I'm soooo hungry now. I've had all my packs and I just ate a piece of chicken but now I'm just starving.
 
ok I will have another pack. Cant go to bed yet though or I'll miss greys anatomy!!! lol

Oh and the kids arent even in bed yet, they think because there's no school tomorrow they have the right to stay up till 10.
 
Lol just got rid of my kids - definitely working on the 'it's half term' theory!! :rolleyes: Have a lovely extra pack and put your feet up! :D
 
Sounds like you're doing brilliantly on the positive thinking front- and it's nice to hear you're looking in the mirror and really "seeing" yourself now.

Hope the hunger pangs have gone-maybe bump into you tomorrow at Weigh In.

Just off to catch up with my diary now and have a very mixed positive/negative rant!
 
Hi Ya

Hope that them Hunger Pangs Subside. I usually drink enough water to fill a canal and then Im running to the toilet too much to even think of hunger. Maybe you should do that?
 
thanks Ladies the hunger pangs did go eventually. I made myself a hot chocolate and a cup of peppermint tea then closed the kitchen door and pretende dit was on a time lock till morning so I couldn't go back in.

Amazing what imagination can do for you lol.

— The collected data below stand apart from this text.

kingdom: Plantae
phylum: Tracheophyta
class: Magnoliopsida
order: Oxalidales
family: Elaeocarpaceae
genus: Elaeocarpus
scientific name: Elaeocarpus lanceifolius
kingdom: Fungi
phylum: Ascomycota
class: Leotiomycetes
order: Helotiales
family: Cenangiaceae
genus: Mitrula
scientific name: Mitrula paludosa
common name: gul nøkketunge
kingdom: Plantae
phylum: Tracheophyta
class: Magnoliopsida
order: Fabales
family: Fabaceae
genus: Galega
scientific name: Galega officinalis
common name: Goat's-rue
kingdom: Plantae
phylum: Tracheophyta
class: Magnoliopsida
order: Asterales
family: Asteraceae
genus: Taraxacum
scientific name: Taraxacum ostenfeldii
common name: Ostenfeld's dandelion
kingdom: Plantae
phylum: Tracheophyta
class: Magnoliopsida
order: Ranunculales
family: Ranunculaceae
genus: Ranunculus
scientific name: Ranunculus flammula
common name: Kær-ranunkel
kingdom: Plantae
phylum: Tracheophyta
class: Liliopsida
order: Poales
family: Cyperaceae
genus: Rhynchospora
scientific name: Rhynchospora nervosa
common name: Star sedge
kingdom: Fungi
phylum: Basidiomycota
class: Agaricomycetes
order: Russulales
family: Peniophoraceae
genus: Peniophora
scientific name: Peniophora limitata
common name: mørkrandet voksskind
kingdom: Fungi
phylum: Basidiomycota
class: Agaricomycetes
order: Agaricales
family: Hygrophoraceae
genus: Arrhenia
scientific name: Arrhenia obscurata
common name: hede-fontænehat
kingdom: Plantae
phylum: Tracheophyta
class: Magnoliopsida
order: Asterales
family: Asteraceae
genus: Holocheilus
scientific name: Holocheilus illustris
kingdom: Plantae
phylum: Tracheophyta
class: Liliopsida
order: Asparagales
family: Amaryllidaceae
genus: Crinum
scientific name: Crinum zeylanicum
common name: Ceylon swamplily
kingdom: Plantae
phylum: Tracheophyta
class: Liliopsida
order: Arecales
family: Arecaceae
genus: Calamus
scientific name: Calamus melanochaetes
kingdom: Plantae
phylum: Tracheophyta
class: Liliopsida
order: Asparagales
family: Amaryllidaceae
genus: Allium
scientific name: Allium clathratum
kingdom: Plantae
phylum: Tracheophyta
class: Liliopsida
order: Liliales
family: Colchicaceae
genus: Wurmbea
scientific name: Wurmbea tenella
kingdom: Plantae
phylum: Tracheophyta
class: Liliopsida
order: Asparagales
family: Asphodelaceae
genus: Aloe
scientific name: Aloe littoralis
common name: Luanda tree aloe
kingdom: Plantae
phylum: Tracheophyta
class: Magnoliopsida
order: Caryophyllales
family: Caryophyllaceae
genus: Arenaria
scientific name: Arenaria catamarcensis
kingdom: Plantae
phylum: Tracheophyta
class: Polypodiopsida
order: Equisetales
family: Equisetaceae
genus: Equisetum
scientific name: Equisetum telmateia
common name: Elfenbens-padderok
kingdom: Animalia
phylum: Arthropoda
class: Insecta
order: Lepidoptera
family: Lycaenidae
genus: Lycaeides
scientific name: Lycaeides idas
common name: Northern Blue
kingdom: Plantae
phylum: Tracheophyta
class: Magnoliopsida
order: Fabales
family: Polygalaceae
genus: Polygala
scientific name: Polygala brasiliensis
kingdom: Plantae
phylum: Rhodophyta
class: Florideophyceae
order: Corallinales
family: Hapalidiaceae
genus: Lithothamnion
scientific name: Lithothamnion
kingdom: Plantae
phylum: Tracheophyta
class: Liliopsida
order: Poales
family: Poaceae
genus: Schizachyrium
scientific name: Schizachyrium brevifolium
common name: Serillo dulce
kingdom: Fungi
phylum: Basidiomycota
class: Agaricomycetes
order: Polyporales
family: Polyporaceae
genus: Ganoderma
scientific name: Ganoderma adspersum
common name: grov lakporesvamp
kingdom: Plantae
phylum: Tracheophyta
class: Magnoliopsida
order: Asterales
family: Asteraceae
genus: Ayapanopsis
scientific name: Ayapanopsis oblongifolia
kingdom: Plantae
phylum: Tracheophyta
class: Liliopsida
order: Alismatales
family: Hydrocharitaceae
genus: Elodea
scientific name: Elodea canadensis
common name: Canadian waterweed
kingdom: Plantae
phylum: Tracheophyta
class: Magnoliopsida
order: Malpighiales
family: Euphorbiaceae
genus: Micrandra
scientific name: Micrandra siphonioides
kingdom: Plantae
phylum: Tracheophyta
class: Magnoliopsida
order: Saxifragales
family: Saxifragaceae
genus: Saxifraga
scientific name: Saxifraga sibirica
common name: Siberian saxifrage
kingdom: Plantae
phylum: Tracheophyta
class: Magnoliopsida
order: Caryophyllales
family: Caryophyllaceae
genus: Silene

Stopped me eating anyway.

I came up with the brilliant idea that I should get 7 bars and 7 tetras for the week and the that cuts the hassle of actually making the soups up by 1/3. I know I need to drink more water with them but they're so much easier than having all soups. The soups are just too much at the minute I think.

According to Isobel I am now 11 stone 3! Why do I still feel 13 stone 3? Maybe its because I'm mostly wearing the same clothes or I don't think I actually look any different.

I had a moment of panic at Isobels where I iscovered my purse wasn't in my bag and the last I remembered having it was at the checkout in sainsburys yestrday. I thought oh no I've left it in the shop!!! but phew I finally got home from work and there it was sitting patiently waiting for me to come and feed it.

My purse is a radley one, so has a little dog on it. when I first got it I told the kids it was so cute that we had to pick a name for the dog. They went through all sorts of names then I finally said Oh look his name is on the back. They fell for it. it's wonderful how you can mess about with kids like that lol

The new girl at work started today. She's lovely but she's kind of stick thin so I felt huge next to her. I can imagine though that even if I do get down to her size then I'm still going to feel bigger. I'm so glad I lost so much weight before she started or I'd have felt even worse.

i've noticed abut myself that I have trouble looking people in the eye. I do it at work because it's the kind of environment where I have to talk to people, but out on the street or anywhere else I just cant do it. I don't know why. I need to start making an effort to do that it might boost my self confidence a bit.

Isobel said something today about my job being a great way to meet people which I'd never thought of it as that before. In my mind anyone going in there would just think I'm the fat lass in the sandwich shop who's too dumb to get a decent job anywhere else so she has to work for her mam. They have no idea I just spent the last 3 years at university, or that I actually have a personality or that I can actually do more than just make food. I hate that. I'm embarrassed that people insist on saying something about my mam and dad. For a start he isn't my dad and for another thing I don't call my mam mam I all her by her name. I don't need it pointed out to me what our relationship is and I dont need everyone else knowing thats why I work there and think badly of me because of it. It drives me mad. Is it bad that I'm ashamed of my job? I know it's not a bad job, but I wanted more for myself than to be stuck cooking and cleaning for the rest of my life. I wanted a decent job where I could sit at a desk and use my brain and have someone else do the cooking and cleaning for me. Now theres no chance of that. I'll be stuck earning a pittence forever and will never have anything more than the cheapest stuff cos thts all I can afford.

I'm feeling fed up with my life today, can you tell?